In India, where there is no concept of State welfare or support, it is unconscionable for Supreme Court judges to force an unwanted disabled child on a mother by hiding behind a law.
The Republican Party of the USA encourages guns and would like to minimize or ban abortions. In Europe, the catholic nations of Poland and Ireland make abortions difficult to impossible.
You may recall the case of Savita Halappanavar, a 31 year old dentist in Ireland. In October 2012, a 17-week pregnant Savita developed back pain, was taken to hospital and understood that miscarriage was inevitable. She requested termination of her pregnancy, and was told it was legally impossible in Ireland. Savita, a medical professional herself, begged for an abortion, but until the foetus breathed even faintly, it couldn’t be done. The same week, after delivering a stillborn girl, Savita died due to sepsis — something that could have been avoided with timely abortion.
Sex selective abortion
China and India have the worst record of female foeticide. Only this week, 19 aborted female foetuses were found buried near a hospital in my state. The historical importance given to a male child in patriarchal societies is responsible for this. China’s one-child policy has contributed to it.
India has rightly banned sex-determination tests. Sex-selective abortion, in my view, is different from a deformity or defect related abortion.

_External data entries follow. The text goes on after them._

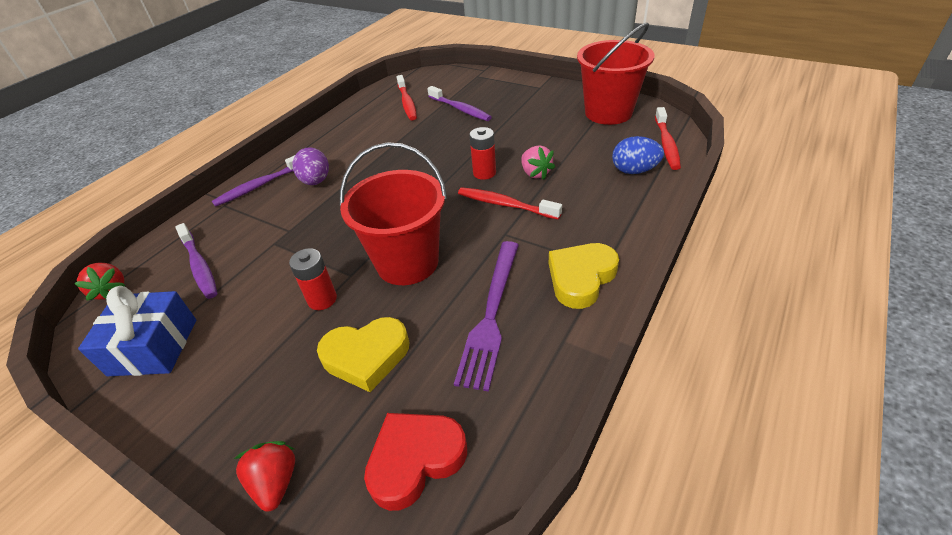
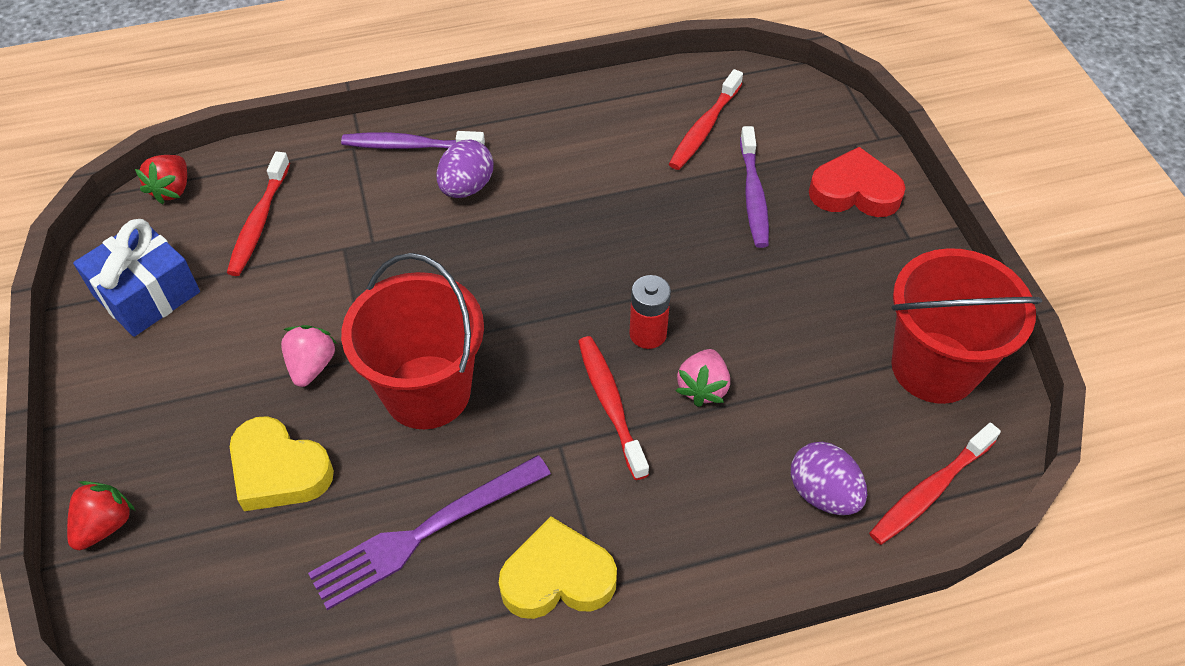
camera: 40 degrees right, 10 degrees up
(199, 266) = (259, 222): purple toothbrush -> red toothbrush
(322, 299) = (311, 366): red battery -> pink strawberry
(415, 460) = (207, 611): red heart -> red heart (854, 191)
(634, 171) = (823, 493): blue egg -> purple egg

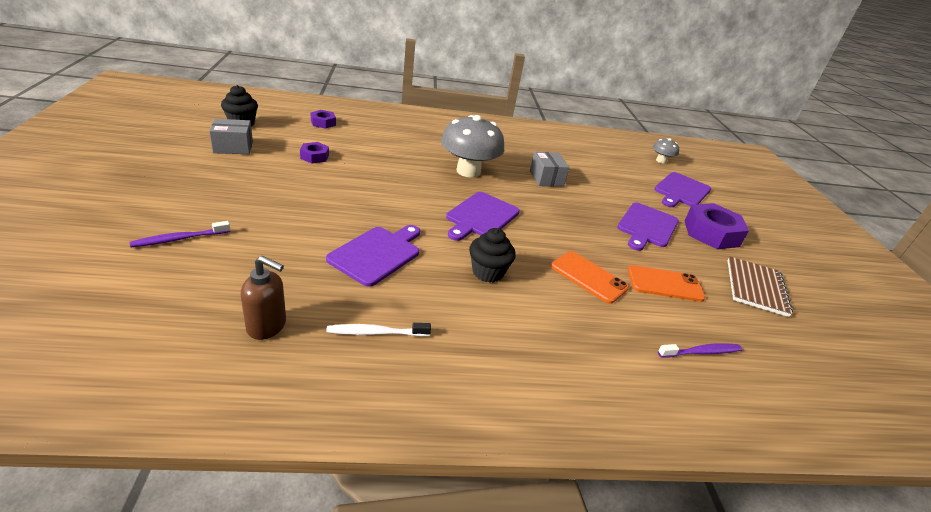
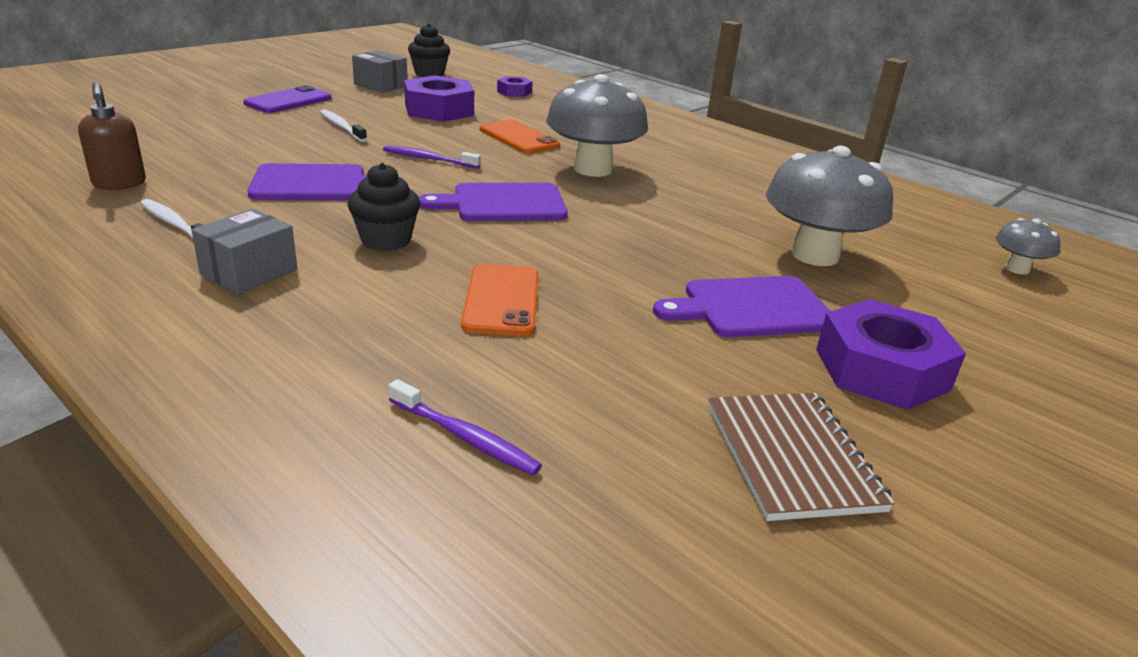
camera: 50 degrees right, 5 degrees down
(179, 239) = (197, 120): purple toothbrush -> purple toothbrush (428, 159)
(203, 189) = (288, 101): none -> purple phone
(291, 198) = (341, 127): none -> white toothbrush
(314, 156) = (439, 110): purple nut -> purple nut, size x1.94
(546, 178) = (699, 210): grey box -> grey box (249, 272)
(615, 185) = (815, 255): none -> grey mushroom
(665, 284) = (606, 361): orange phone -> orange phone (519, 138)
(681, 191) = (960, 309): purple cutting board -> none
(756, 287) = (792, 457): brown notebook -> brown notebook turned 75 degrees counterclockwise

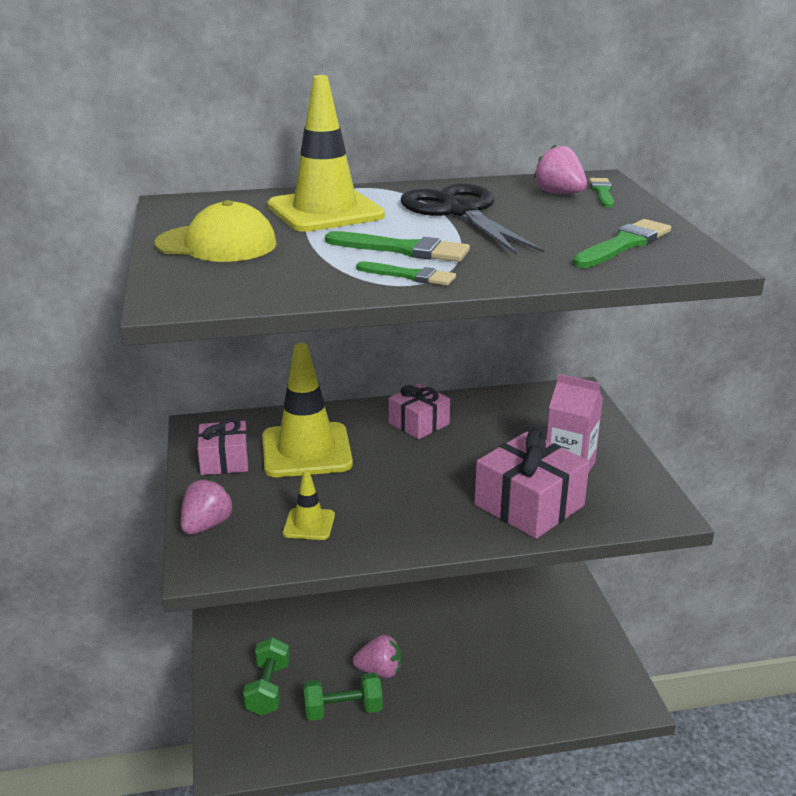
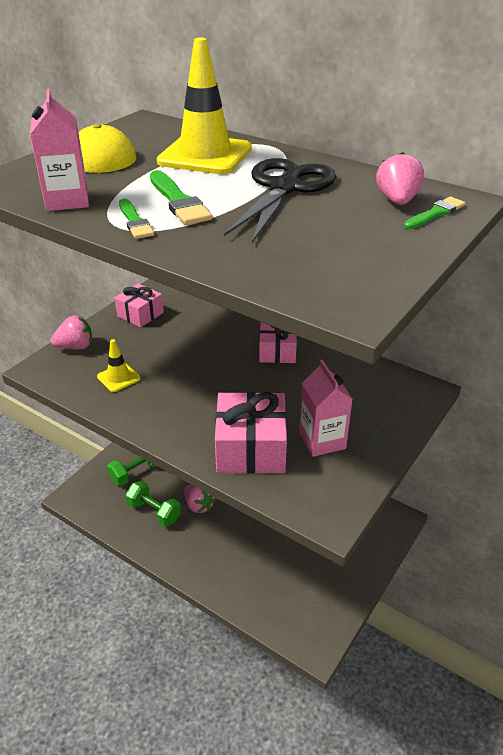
camera: 45 degrees right, 10 degrees up
(299, 285) = (67, 200): none -> pink carton
(306, 451) = (188, 332): yellow traffic cone -> none
(623, 245) = (331, 264): green brush -> none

In this debate of pro-life vs. pro-choice, the freedom of a pregnant woman can’t include the freedom to abort a foetus simply because it is a girl (or a boy).
This is because gender balance is part of nature’s design. Deformities and abnormalities represent nature’s imperfection, not design.

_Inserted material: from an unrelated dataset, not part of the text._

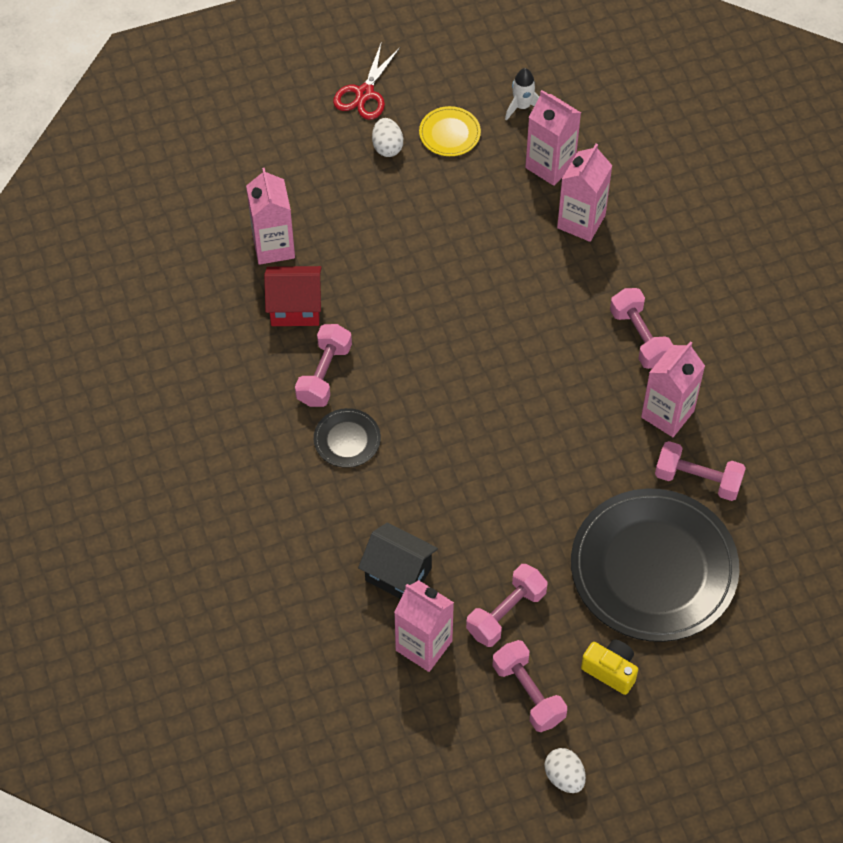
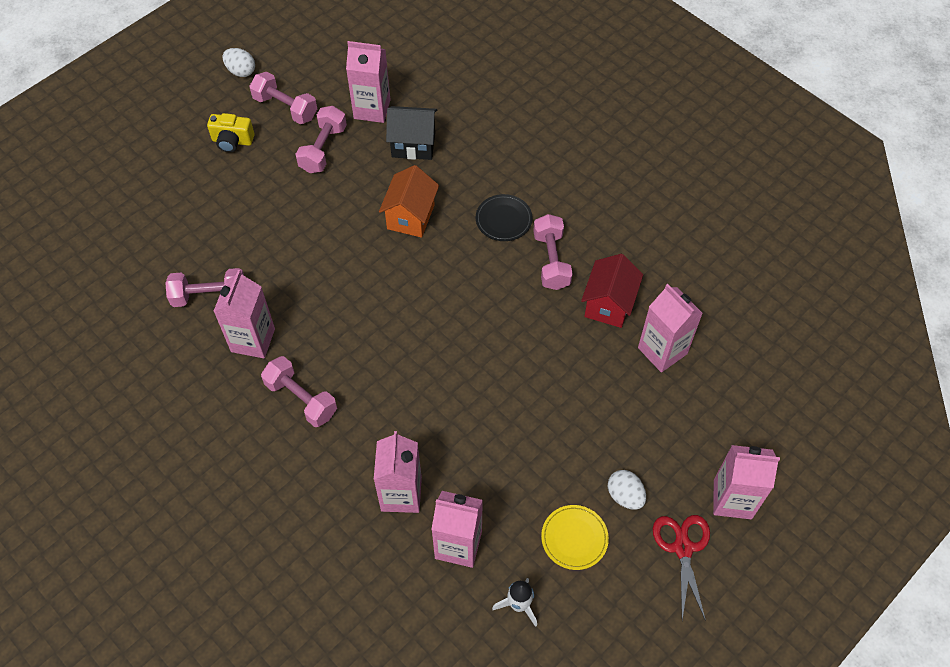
camera: 155 degrees right, 0 degrees up
(295, 308) = (608, 304): red house -> red house turned 45 degrees counterclockwise
(298, 110) = (732, 499): none -> pink carton
(445, 484) = (411, 217): none -> orange house
(653, 568) = (224, 218): black plate -> none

What about the child’s choice?
Finally, an important question. If we could ask the child whether he/she would like to be born with Down syndrome, what would it say? I know it’s hypothetical. However, if you believe in reincarnation, would you like to be born in your next life with Down syndrome or some other abnormality? The Supreme Court judges should have asked themselves that question before delivering the verdict.